Structural and functional analyses of PAS domain interactions of the clock proteins Drosophila PERIOD and mouse PERIOD2

• Published in: PLoS biology Vol. 7; no. 4; pp. e94 - e1000094
• Main Authors: Hennig, Sven, Strauss, Holger M, Vanselow, Katja, Yildiz, Ozkan, Schulze, Sabrina, Arens, Julia, Kramer, Achim, Wolf, Eva
• Format: Journal Article
• Language: English
• Published: United States Public Library of Science 01.04.2009; Public Library of Science (PLoS)

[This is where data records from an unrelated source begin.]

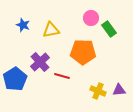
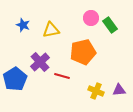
green rectangle: moved 1 px right, 4 px up
orange pentagon: rotated 15 degrees counterclockwise
yellow cross: moved 2 px left
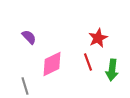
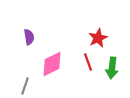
purple semicircle: rotated 35 degrees clockwise
green arrow: moved 2 px up
gray line: rotated 36 degrees clockwise
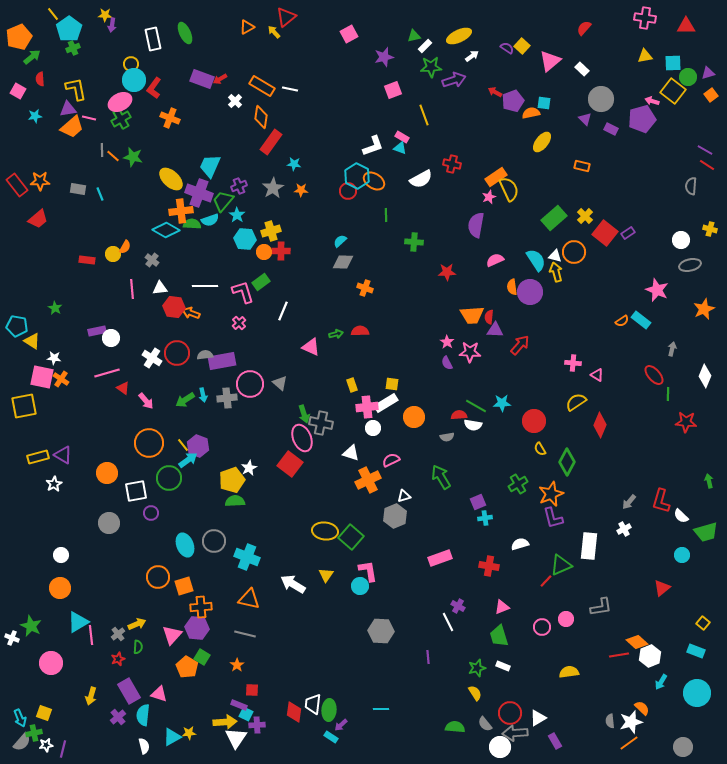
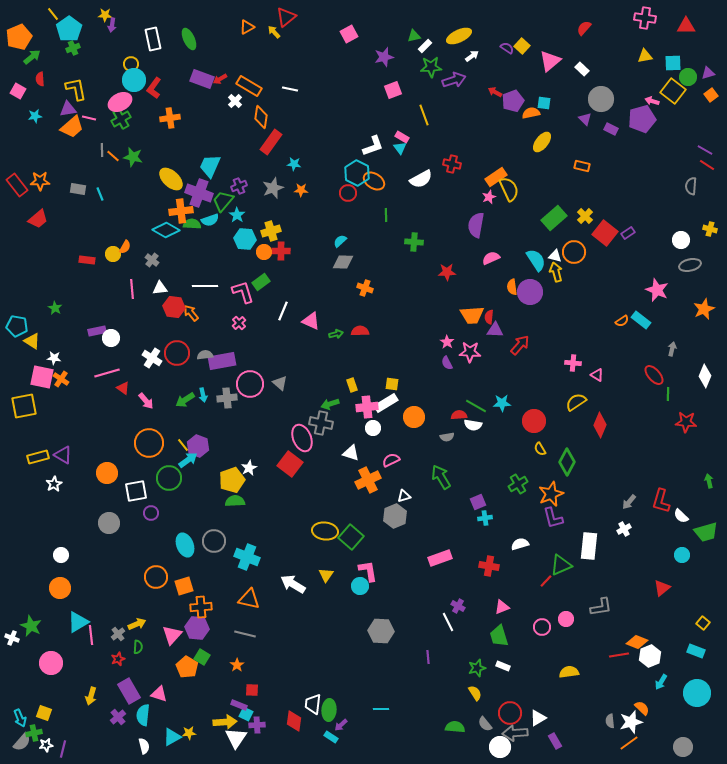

• Subjects: Animals; Biochemistry; Biological Clocks; Biophysics; Cell Biology; Cell Cycle Proteins - chemistry; Circadian Rhythm; Circadian rhythms; DNA binding proteins; Drosophila; Drosophila - chemistry; Drosophila - metabolism; Drosophila Proteins - chemistry; Drosophila Proteins - metabolism; Experiments; Insects; Kinases; Mice; Molecular Biology; Nuclear Proteins - chemistry; Nuclear Proteins - metabolism; Period Circadian Proteins; Phosphorylation; Physiological aspects; Protein Multimerization; Protein Structure, Secondary; Protein Structure, Tertiary; Proteins; Sequence Alignment; Transcription Factors - chemistry; Tryptophan - metabolism; Protein Structure, Tertiary; Drosophila Proteins; Protein Structure, Secondary; Drosophila; Protein Multimerization; Tryptophan; Circadian Rhythm; Period Circadian Proteins; Nuclear Proteins; Sequence Alignment; Animals; Mice; Transcription Factors; Biological Clocks; Cell Cycle Proteins
• ISSN: 1545-7885; 1544-9173; 1545-7885
• DOI: 10.1371/journal.pbio.1000094

PERIOD proteins are central components of the Drosophila and mammalian circadian clocks. The crystal structure of a Drosophila PERIOD (dPER) fragment comprising two PER-ARNT-SIM (PAS) domains (PAS-A and PAS-B) and two additional C-terminal alpha-helices (alphaE and alphaF) has revealed a homodimer mediated by intermolecular interactions of PAS-A with tryptophane 482 in PAS-B and helix alphaF. Here we present the crystal structure of a monomeric PAS domain fragment of dPER lacking the alphaF helix. Moreover, we have solved the crystal structure of a PAS domain fragment of the mouse PERIOD homologue mPER2. The mPER2 structure shows a different dimer interface than dPER, which is stabilized by interactions of the PAS-B beta-sheet surface including tryptophane 419 (equivalent to Trp482dPER). We have validated and quantitatively analysed the homodimer interactions of dPER and mPER2 by site-directed mutagenesis using analytical gel filtration, analytical ultracentrifugation, and co-immunoprecipitation experiments. Furthermore we show, by yeast-two-hybrid experiments, that the PAS-B beta-sheet surface of dPER mediates interactions with TIMELESS (dTIM). Our study reveals quantitative and qualitative differences between the homodimeric PAS domain interactions of dPER and its mammalian homologue mPER2. In addition, we identify the PAS-B beta-sheet surface as a versatile interaction site mediating mPER2 homodimerization in the mammalian system and dPER-dTIM heterodimer formation in the Drosophila system.